● The problem
Return the text of the material below word for word, with no changes, and leave out the pictures.

● Data supplied

^^^^

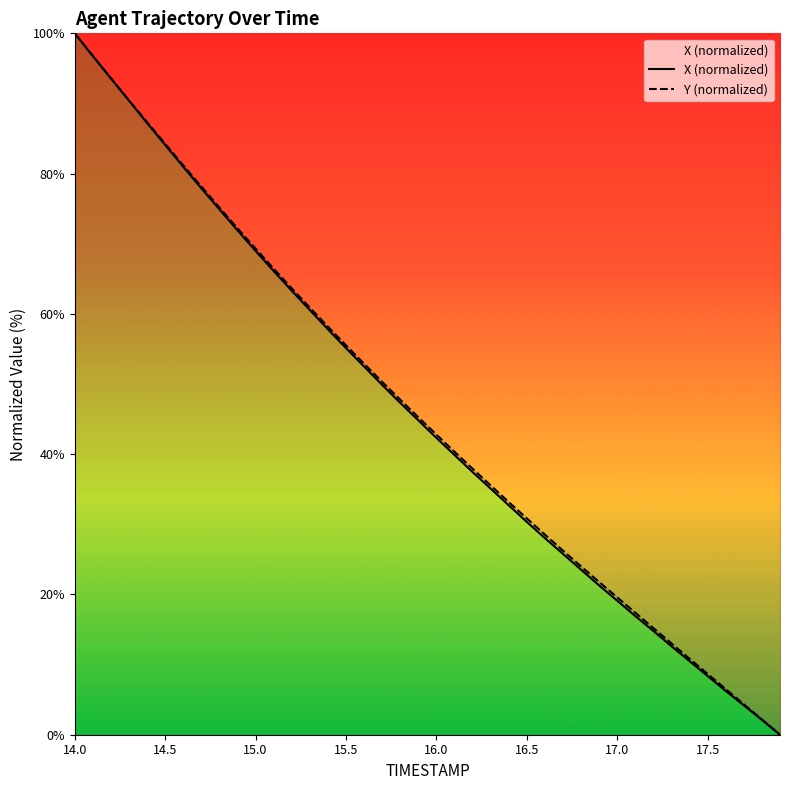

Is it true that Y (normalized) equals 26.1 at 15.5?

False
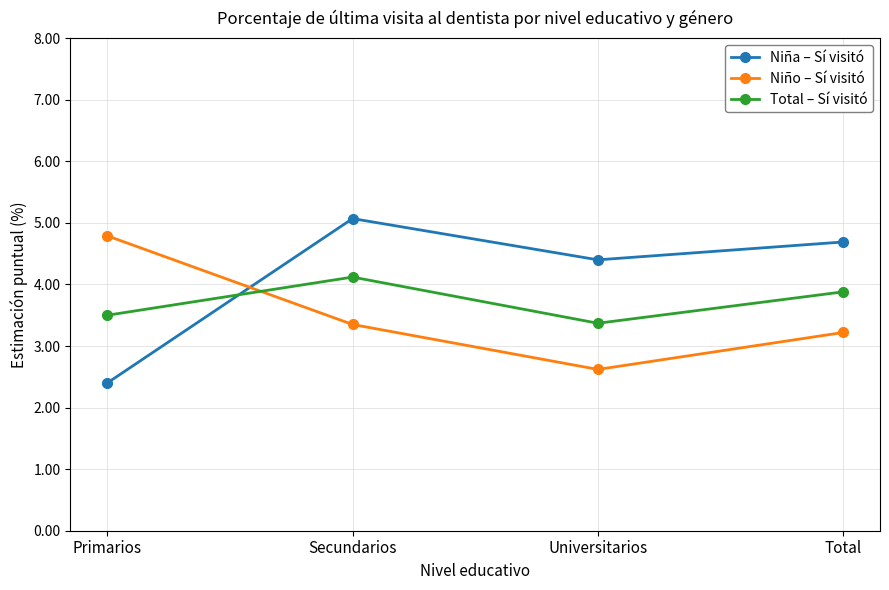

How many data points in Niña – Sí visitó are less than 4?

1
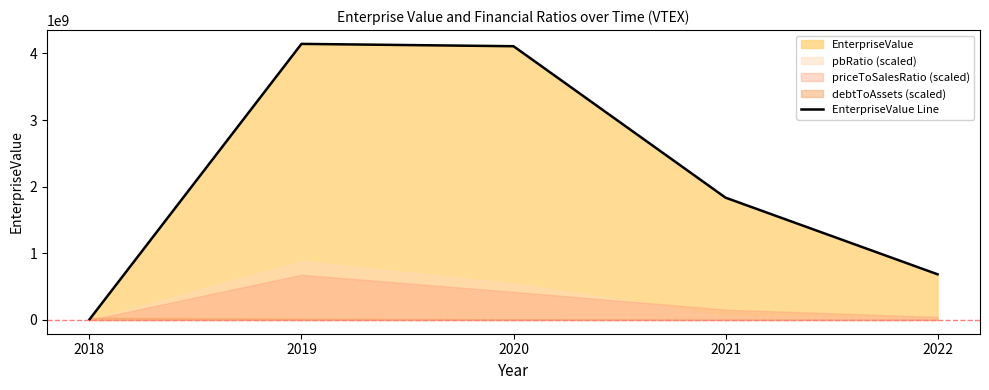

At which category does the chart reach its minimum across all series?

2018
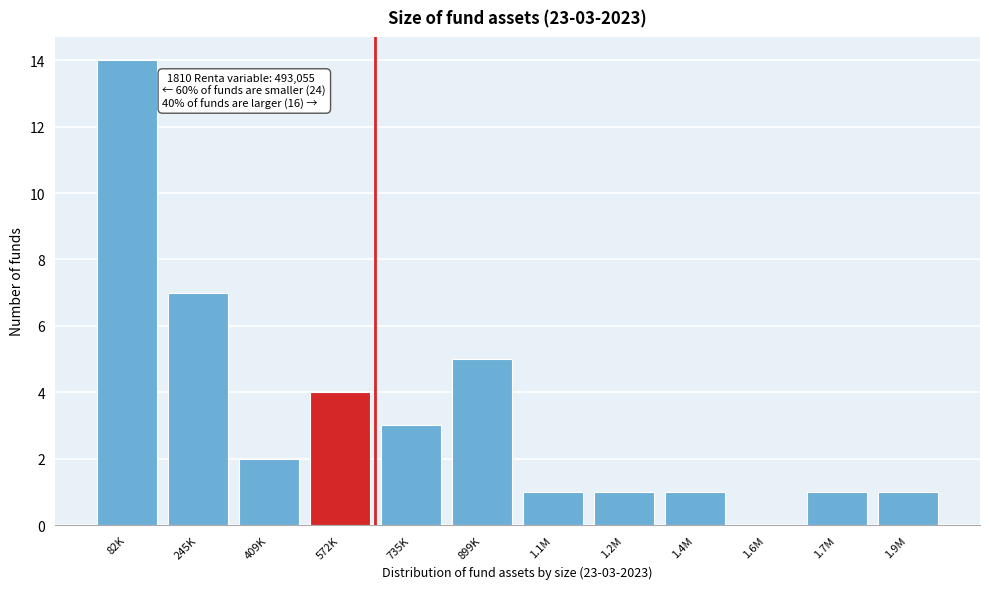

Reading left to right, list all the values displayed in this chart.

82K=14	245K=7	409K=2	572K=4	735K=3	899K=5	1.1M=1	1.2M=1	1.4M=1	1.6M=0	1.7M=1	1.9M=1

^^^^

● Answer box
Is it true that Y (normalized) equals 26.1 at 15.5?

False

How many data points in Niña – Sí visitó are less than 4?

1

At which category does the chart reach its minimum across all series?

2018

Reading left to right, list all the values displayed in this chart.

82K=14	245K=7	409K=2	572K=4	735K=3	899K=5	1.1M=1	1.2M=1	1.4M=1	1.6M=0	1.7M=1	1.9M=1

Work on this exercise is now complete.